A National Public Radio report in April highlighted a former U.S. diplomat who said that Arab nations in particular were unwilling to reestablish embassies in Baghdad, not just because of the security situation there, but because they had “considerable doubts about the Maliki government. … They view it as being under very heavy Iranian influence, as being a rather narrow coalition of Shia Iraqi religious parties and the two principal Kurdish parties.” Since this spring, Bahrain, Jordan, Saudi Arabia, and the UAE have all either named or have announced that they will soon name ambassadors to Baghdad. More impressively, Syria and Kuwait, which have not had diplomatic relations with Baghdad since 1984 and 1991 respectively, have also both named ambassadors to Iraq. The new reality is that Iraq’s neighbors increasingly view Iraq as an independent nation led by a legitimate government.

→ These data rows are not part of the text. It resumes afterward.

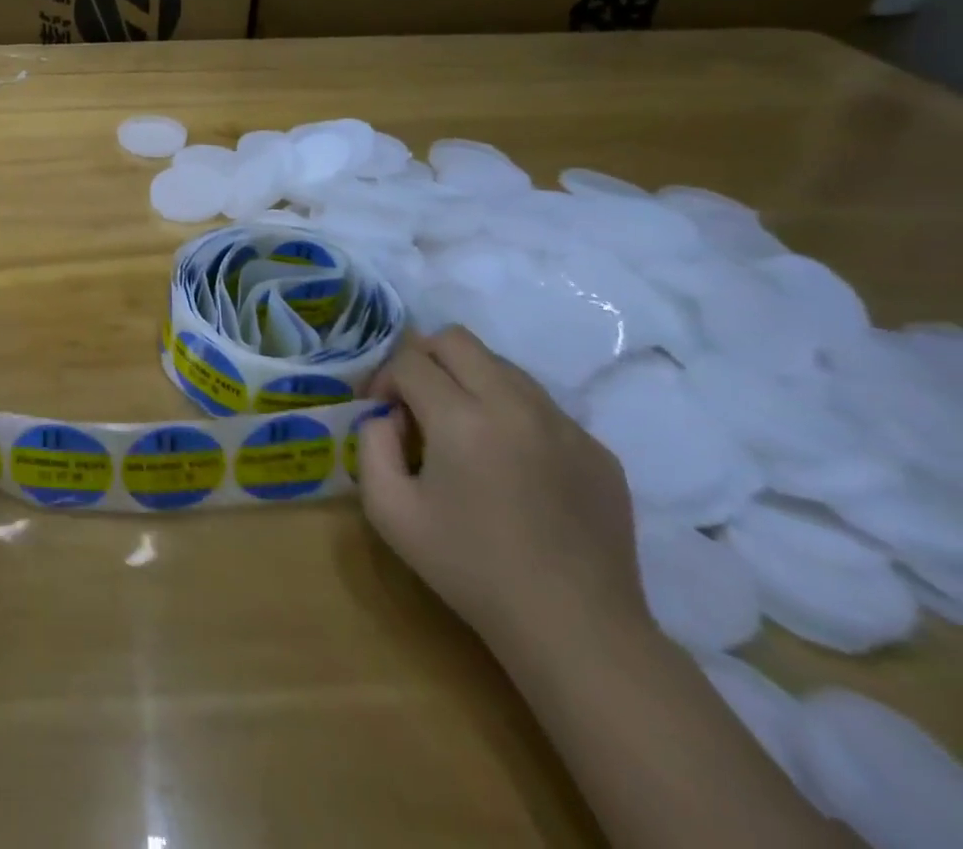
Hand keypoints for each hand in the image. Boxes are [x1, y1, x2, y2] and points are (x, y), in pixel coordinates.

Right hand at [357, 327, 645, 658]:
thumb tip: (387, 416)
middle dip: (424, 360)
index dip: (384, 379)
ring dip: (469, 381)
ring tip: (463, 431)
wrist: (576, 629)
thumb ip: (371, 445)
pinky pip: (541, 406)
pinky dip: (512, 415)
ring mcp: (564, 425)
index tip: (382, 415)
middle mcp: (516, 405)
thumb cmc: (470, 569)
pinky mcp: (597, 450)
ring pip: (503, 366)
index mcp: (462, 418)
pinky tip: (510, 466)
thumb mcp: (388, 510)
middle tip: (416, 403)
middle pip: (457, 340)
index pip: (409, 360)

Five and a half years into the war, we are now in the final phase. The next American president will find in Iraq that Americans are doing less and assisting more. Whichever candidate is victorious, he should not let campaign promises constrain him into either reducing American presence too slowly in the face of an improving host nation government and military, or retreating before the Iraqis can gain complete control for themselves. Withdraw either too slow or too fast, and we could still lose a victory that now appears far more likely than it did just six short months ago.